Task — Please write out the data exactly, line by line.

Source data —
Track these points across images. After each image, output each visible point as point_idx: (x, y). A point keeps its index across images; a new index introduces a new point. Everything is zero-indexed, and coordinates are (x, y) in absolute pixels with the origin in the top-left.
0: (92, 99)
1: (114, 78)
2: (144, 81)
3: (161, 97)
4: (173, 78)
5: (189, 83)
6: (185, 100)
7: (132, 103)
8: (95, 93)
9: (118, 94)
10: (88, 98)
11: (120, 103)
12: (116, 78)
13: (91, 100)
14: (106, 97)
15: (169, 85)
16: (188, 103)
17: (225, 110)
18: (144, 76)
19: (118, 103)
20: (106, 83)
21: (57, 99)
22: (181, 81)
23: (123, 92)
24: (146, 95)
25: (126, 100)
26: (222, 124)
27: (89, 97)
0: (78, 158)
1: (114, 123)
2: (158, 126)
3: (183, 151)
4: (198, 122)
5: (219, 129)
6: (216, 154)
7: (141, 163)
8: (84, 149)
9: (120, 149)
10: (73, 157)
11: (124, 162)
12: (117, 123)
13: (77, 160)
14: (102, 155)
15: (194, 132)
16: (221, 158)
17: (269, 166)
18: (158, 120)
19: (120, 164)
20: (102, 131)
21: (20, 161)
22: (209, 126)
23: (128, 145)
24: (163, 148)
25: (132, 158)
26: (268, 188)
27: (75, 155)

Written answer —
Track these points across images. After each image, output each visible point as point_idx: (x, y). A point keeps its index across images; a new index introduces a new point. Everything is zero-indexed, and coordinates are (x, y) in absolute pixels with the origin in the top-left.
0: (92, 99)
1: (114, 78)
2: (144, 81)
3: (161, 97)
4: (173, 78)
5: (189, 83)
6: (185, 100)
7: (132, 103)
8: (95, 93)
9: (118, 94)
10: (88, 98)
11: (120, 103)
12: (116, 78)
13: (91, 100)
14: (106, 97)
15: (169, 85)
16: (188, 103)
17: (225, 110)
18: (144, 76)
19: (118, 103)
20: (106, 83)
21: (57, 99)
22: (181, 81)
23: (123, 92)
24: (146, 95)
25: (126, 100)
26: (222, 124)
27: (89, 97)
0: (78, 158)
1: (114, 123)
2: (158, 126)
3: (183, 151)
4: (198, 122)
5: (219, 129)
6: (216, 154)
7: (141, 163)
8: (84, 149)
9: (120, 149)
10: (73, 157)
11: (124, 162)
12: (117, 123)
13: (77, 160)
14: (102, 155)
15: (194, 132)
16: (221, 158)
17: (269, 166)
18: (158, 120)
19: (120, 164)
20: (102, 131)
21: (20, 161)
22: (209, 126)
23: (128, 145)
24: (163, 148)
25: (132, 158)
26: (268, 188)
27: (75, 155)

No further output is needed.